━━ Supplied records

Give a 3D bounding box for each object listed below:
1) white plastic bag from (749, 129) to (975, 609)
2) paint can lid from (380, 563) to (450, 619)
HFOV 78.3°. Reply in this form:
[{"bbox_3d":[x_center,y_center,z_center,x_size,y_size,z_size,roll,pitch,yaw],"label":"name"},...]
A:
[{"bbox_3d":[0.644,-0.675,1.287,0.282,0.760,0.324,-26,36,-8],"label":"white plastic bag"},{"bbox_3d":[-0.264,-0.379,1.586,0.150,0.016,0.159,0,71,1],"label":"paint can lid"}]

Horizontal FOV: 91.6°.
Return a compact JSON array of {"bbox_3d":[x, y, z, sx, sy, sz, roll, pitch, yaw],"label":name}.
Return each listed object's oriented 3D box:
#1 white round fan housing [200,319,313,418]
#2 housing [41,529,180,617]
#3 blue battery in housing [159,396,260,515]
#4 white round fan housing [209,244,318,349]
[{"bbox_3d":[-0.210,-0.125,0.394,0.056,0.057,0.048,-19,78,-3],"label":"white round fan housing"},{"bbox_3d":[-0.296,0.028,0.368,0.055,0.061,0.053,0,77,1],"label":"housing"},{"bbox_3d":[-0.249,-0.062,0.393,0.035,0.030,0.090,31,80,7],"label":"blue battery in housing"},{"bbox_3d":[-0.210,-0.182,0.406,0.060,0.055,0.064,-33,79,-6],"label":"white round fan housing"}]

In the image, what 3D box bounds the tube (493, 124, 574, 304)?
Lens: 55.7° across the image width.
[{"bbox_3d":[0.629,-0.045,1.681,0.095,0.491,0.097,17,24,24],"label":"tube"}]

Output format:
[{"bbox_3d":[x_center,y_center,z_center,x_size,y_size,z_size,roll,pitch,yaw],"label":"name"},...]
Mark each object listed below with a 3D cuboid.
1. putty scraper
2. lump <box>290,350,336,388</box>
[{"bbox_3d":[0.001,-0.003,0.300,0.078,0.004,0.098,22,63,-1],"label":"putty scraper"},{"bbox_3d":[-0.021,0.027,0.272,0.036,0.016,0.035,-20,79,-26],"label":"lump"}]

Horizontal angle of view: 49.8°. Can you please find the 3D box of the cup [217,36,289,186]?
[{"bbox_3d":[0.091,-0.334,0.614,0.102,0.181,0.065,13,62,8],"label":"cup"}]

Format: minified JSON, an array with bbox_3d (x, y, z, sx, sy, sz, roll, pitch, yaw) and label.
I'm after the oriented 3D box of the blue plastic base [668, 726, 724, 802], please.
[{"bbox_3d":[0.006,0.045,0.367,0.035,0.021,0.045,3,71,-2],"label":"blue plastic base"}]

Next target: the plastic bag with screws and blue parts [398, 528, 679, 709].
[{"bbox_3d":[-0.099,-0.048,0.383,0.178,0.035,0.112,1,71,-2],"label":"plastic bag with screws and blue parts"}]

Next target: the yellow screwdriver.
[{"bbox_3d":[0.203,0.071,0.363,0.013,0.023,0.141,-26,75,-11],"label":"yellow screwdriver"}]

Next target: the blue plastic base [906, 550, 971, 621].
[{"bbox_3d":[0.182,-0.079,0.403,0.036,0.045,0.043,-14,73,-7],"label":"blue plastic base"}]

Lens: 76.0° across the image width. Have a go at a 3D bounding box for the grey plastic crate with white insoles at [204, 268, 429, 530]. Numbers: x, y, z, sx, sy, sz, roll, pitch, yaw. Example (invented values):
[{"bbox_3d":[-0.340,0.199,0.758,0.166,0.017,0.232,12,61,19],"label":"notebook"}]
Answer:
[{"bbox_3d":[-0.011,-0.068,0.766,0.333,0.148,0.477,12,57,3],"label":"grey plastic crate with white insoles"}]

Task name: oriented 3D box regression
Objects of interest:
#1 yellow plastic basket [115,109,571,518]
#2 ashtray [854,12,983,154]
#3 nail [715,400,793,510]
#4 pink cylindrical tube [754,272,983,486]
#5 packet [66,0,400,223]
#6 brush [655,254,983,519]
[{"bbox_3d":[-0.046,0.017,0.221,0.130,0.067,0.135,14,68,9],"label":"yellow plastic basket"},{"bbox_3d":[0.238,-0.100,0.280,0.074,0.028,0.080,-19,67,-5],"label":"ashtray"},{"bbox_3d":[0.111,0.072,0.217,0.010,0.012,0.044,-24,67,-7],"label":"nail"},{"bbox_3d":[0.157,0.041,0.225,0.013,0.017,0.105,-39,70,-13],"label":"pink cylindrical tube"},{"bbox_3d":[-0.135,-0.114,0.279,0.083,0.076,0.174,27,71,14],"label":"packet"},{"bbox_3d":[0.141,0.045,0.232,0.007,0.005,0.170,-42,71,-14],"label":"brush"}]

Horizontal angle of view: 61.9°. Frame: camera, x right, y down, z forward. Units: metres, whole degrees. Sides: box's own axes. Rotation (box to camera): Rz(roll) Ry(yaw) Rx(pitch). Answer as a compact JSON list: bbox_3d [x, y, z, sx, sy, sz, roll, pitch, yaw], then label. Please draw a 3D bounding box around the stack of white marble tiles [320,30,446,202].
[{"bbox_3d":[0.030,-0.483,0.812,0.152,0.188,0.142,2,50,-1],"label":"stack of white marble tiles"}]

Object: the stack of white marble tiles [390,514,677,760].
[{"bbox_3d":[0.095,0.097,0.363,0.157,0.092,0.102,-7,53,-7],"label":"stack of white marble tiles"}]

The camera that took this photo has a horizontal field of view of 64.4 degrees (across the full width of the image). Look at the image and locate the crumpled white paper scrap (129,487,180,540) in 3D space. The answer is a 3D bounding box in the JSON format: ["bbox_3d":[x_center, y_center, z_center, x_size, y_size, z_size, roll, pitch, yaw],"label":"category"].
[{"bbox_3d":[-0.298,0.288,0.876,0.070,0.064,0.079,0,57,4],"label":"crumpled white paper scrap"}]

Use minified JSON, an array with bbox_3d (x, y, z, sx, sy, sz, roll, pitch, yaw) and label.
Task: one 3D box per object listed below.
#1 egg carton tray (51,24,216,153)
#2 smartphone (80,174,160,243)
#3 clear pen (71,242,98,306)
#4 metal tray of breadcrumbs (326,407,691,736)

━━━━

- Task directions:
Exact copies of all the entries above are required.

- The answer:
Give a 3D bounding box for each object listed below:
1) white plastic bag from (749, 129) to (975, 609)
2) paint can lid from (380, 563) to (450, 619)
HFOV 78.3°. Reply in this form:
[{"bbox_3d":[x_center,y_center,z_center,x_size,y_size,z_size,roll,pitch,yaw],"label":"name"},...]
A:
[{"bbox_3d":[0.644,-0.675,1.287,0.282,0.760,0.324,-26,36,-8],"label":"white plastic bag"},{"bbox_3d":[-0.264,-0.379,1.586,0.150,0.016,0.159,0,71,1],"label":"paint can lid"}]

Horizontal FOV: 91.6°.
Return a compact JSON array of {"bbox_3d":[x, y, z, sx, sy, sz, roll, pitch, yaw],"label":name}.
Return each listed object's oriented 3D box:
#1 white round fan housing [200,319,313,418]
#2 housing [41,529,180,617]
#3 blue battery in housing [159,396,260,515]
#4 white round fan housing [209,244,318,349]
[{"bbox_3d":[-0.210,-0.125,0.394,0.056,0.057,0.048,-19,78,-3],"label":"white round fan housing"},{"bbox_3d":[-0.296,0.028,0.368,0.055,0.061,0.053,0,77,1],"label":"housing"},{"bbox_3d":[-0.249,-0.062,0.393,0.035,0.030,0.090,31,80,7],"label":"blue battery in housing"},{"bbox_3d":[-0.210,-0.182,0.406,0.060,0.055,0.064,-33,79,-6],"label":"white round fan housing"}]

In the image, what 3D box bounds the tube (493, 124, 574, 304)?
Lens: 55.7° across the image width.
[{"bbox_3d":[0.629,-0.045,1.681,0.095,0.491,0.097,17,24,24],"label":"tube"}]

Output format:
[{"bbox_3d":[x_center,y_center,z_center,x_size,y_size,z_size,roll,pitch,yaw],"label":"name"},...]
Mark each object listed below with a 3D cuboid.
1. putty scraper
2. lump <box>290,350,336,388</box>
[{"bbox_3d":[0.001,-0.003,0.300,0.078,0.004,0.098,22,63,-1],"label":"putty scraper"},{"bbox_3d":[-0.021,0.027,0.272,0.036,0.016,0.035,-20,79,-26],"label":"lump"}]

Horizontal angle of view: 49.8°. Can you please find the 3D box of the cup [217,36,289,186]?
[{"bbox_3d":[0.091,-0.334,0.614,0.102,0.181,0.065,13,62,8],"label":"cup"}]

Format: minified JSON, an array with bbox_3d (x, y, z, sx, sy, sz, roll, pitch, yaw) and label.
I'm after the oriented 3D box of the blue plastic base [668, 726, 724, 802], please.
[{"bbox_3d":[0.006,0.045,0.367,0.035,0.021,0.045,3,71,-2],"label":"blue plastic base"}]

Next target: the plastic bag with screws and blue parts [398, 528, 679, 709].
[{"bbox_3d":[-0.099,-0.048,0.383,0.178,0.035,0.112,1,71,-2],"label":"plastic bag with screws and blue parts"}]

Next target: the yellow screwdriver.
[{"bbox_3d":[0.203,0.071,0.363,0.013,0.023,0.141,-26,75,-11],"label":"yellow screwdriver"}]

Next target: the blue plastic base [906, 550, 971, 621].
[{"bbox_3d":[0.182,-0.079,0.403,0.036,0.045,0.043,-14,73,-7],"label":"blue plastic base"}]

Lens: 76.0° across the image width. Have a go at a 3D bounding box for the grey plastic crate with white insoles at [204, 268, 429, 530]. Numbers: x, y, z, sx, sy, sz, roll, pitch, yaw. Example (invented values):
[{"bbox_3d":[-0.340,0.199,0.758,0.166,0.017,0.232,12,61,19],"label":"notebook"}]
Answer:
[{"bbox_3d":[-0.011,-0.068,0.766,0.333,0.148,0.477,12,57,3],"label":"grey plastic crate with white insoles"}]

Task name: oriented 3D box regression
Objects of interest:
#1 yellow plastic basket [115,109,571,518]
#2 ashtray [854,12,983,154]
#3 nail [715,400,793,510]
#4 pink cylindrical tube [754,272,983,486]
#5 packet [66,0,400,223]
#6 brush [655,254,983,519]
[{"bbox_3d":[-0.046,0.017,0.221,0.130,0.067,0.135,14,68,9],"label":"yellow plastic basket"},{"bbox_3d":[0.238,-0.100,0.280,0.074,0.028,0.080,-19,67,-5],"label":"ashtray"},{"bbox_3d":[0.111,0.072,0.217,0.010,0.012,0.044,-24,67,-7],"label":"nail"},{"bbox_3d":[0.157,0.041,0.225,0.013,0.017,0.105,-39,70,-13],"label":"pink cylindrical tube"},{"bbox_3d":[-0.135,-0.114,0.279,0.083,0.076,0.174,27,71,14],"label":"packet"},{"bbox_3d":[0.141,0.045,0.232,0.007,0.005,0.170,-42,71,-14],"label":"brush"}]

Horizontal angle of view: 61.9°. Frame: camera, x right, y down, z forward. Units: metres, whole degrees. Sides: box's own axes. Rotation (box to camera): Rz(roll) Ry(yaw) Rx(pitch). Answer as a compact JSON list: bbox_3d [x, y, z, sx, sy, sz, roll, pitch, yaw], then label. Please draw a 3D bounding box around the stack of white marble tiles [320,30,446,202].
[{"bbox_3d":[0.030,-0.483,0.812,0.152,0.188,0.142,2,50,-1],"label":"stack of white marble tiles"}]

Object: the stack of white marble tiles [390,514,677,760].
[{"bbox_3d":[0.095,0.097,0.363,0.157,0.092,0.102,-7,53,-7],"label":"stack of white marble tiles"}]

The camera that took this photo has a horizontal field of view of 64.4 degrees (across the full width of the image). Look at the image and locate the crumpled white paper scrap (129,487,180,540) in 3D space. The answer is a 3D bounding box in the JSON format: ["bbox_3d":[x_center, y_center, z_center, x_size, y_size, z_size, roll, pitch, yaw],"label":"category"].
[{"bbox_3d":[-0.298,0.288,0.876,0.070,0.064,0.079,0,57,4],"label":"crumpled white paper scrap"}]

Use minified JSON, an array with bbox_3d (x, y, z, sx, sy, sz, roll, pitch, yaw) and label.
Task: one 3D box per object listed below.
#1 egg carton tray (51,24,216,153)
#2 smartphone (80,174,160,243)
#3 clear pen (71,242,98,306)
#4 metal tray of breadcrumbs (326,407,691,736)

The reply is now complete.